Later that night, my husband informed me of his own analysis of the situation - that it wouldn't be all bad if I lost my hand and got a hook, because then the kids would really listen to me. Not even a little bit funny.  This should give you some idea of the sympathy I get at home.

Friday, April 10, 2009

A review that made me cry

Oh gosh. Some of you may have seen it. A nice lady posted a review of Tough Chicks on Amazon that actually made me cry. Well, sniffle a bit. She called Tough Chicks a blessing in disguise and commented on how it reminded her that she does have good kids.

I just about fall over when I see a parent, turning deep red in the face, try and force an apology out of their two-year-old for grabbing a toy. Ha ha. Good luck. I'm reminded of a saying a preschool teacher used to tell us parents - to honor the impulse. Honor the impulse. I gradually found myself not being offended by a grabby three-year-old, but instead found myself asking why the child was behaving a certain way. Curiosity? Need to get noticed? Desire to interact with others but without the social skills? Wanting a turn but not using words to express themselves? Were they frustrated? Tired? Hungry?

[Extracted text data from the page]
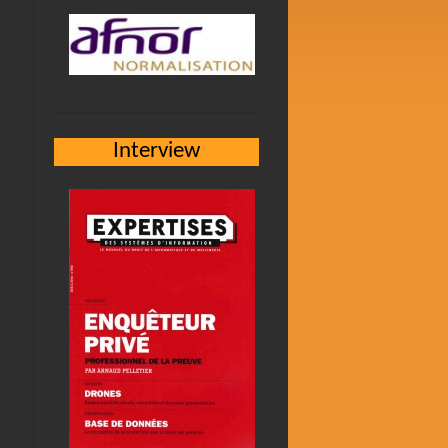
Interview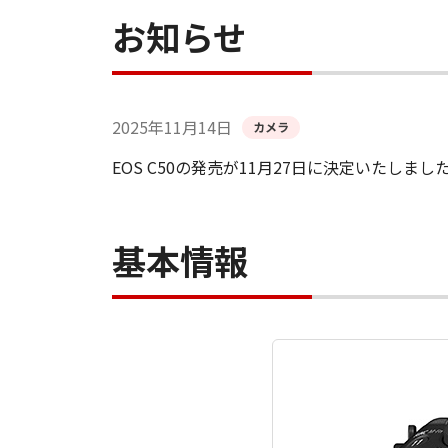
お知らせ
2025年11月14日
カメラ
EOS C50の発売が11月27日に決定いたしまし
基本情報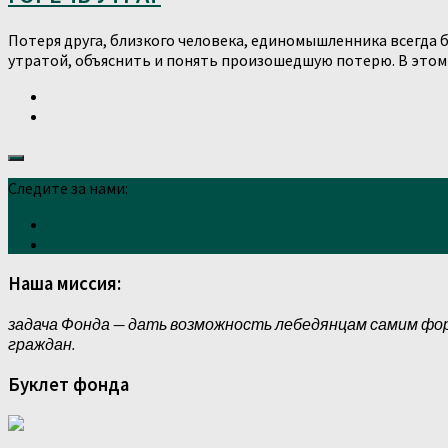
Потеря друга, близкого человека, единомышленника всегда 
утратой, объяснить и понять произошедшую потерю. В этом г
Следите за нами:
Наша миссия:
задача Фонда — дать возможность лебедянцам самим фо
граждан.
Буклет фонда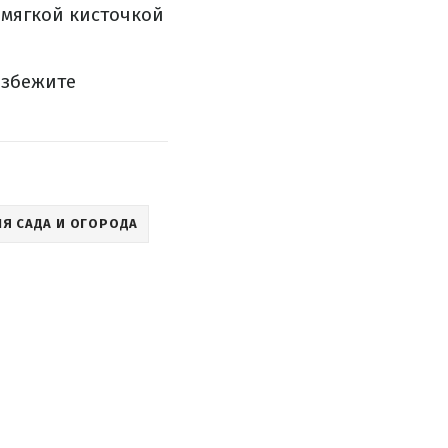
 мягкой кисточкой
избежите
Я САДА И ОГОРОДА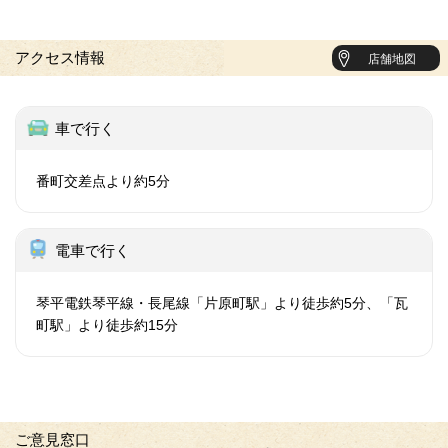
アクセス情報
店舗地図
車で行く
番町交差点より約5分
電車で行く
琴平電鉄琴平線・長尾線「片原町駅」より徒歩約5分、「瓦
町駅」より徒歩約15分
ご意見窓口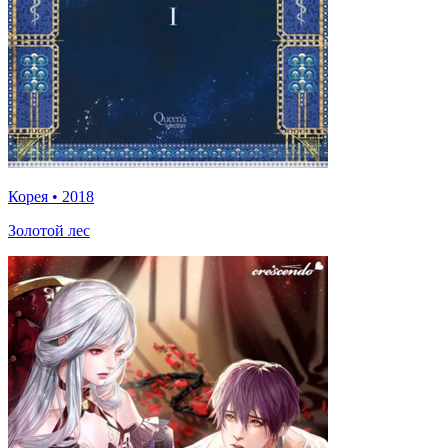
Корея
•
2018
Золотой лес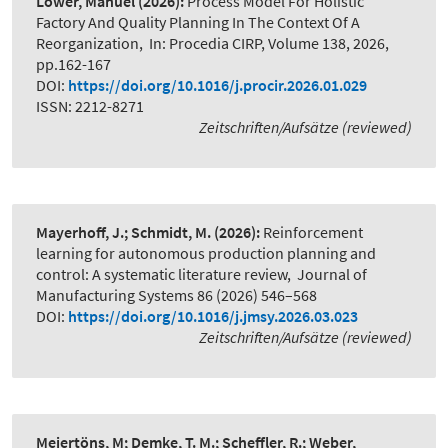
Löwer, Manuel
(2026):
Process Model For Holistic
Factory And Quality Planning In The Context Of A
Reorganization
,
In: Procedia CIRP, Volume 138, 2026,
pp.162-167
DOI:
https://doi.org/10.1016/j.procir.2026.01.029
ISSN: 2212-8271
Zeitschriften/Aufsätze (reviewed)
Mayerhoff, J.; Schmidt, M.
(2026):
Reinforcement
learning for autonomous production planning and
control: A systematic literature review
,
Journal of
Manufacturing Systems 86 (2026) 546–568
DOI:
https://doi.org/10.1016/j.jmsy.2026.03.023
Zeitschriften/Aufsätze (reviewed)
Meiertöns, M; Demke, T. M.; Scheffler, R.; Weber,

**PROBLEM STATEMENT**
From the blog excerpt, please extract the passage starting with "A review that" and going on through "have good kids.". You can leave the listing aside.

**EXERCISE RESPONSE**
A review that made me cry

Oh gosh. Some of you may have seen it. A nice lady posted a review of Tough Chicks on Amazon that actually made me cry. Well, sniffle a bit. She called Tough Chicks a blessing in disguise and commented on how it reminded her that she does have good kids.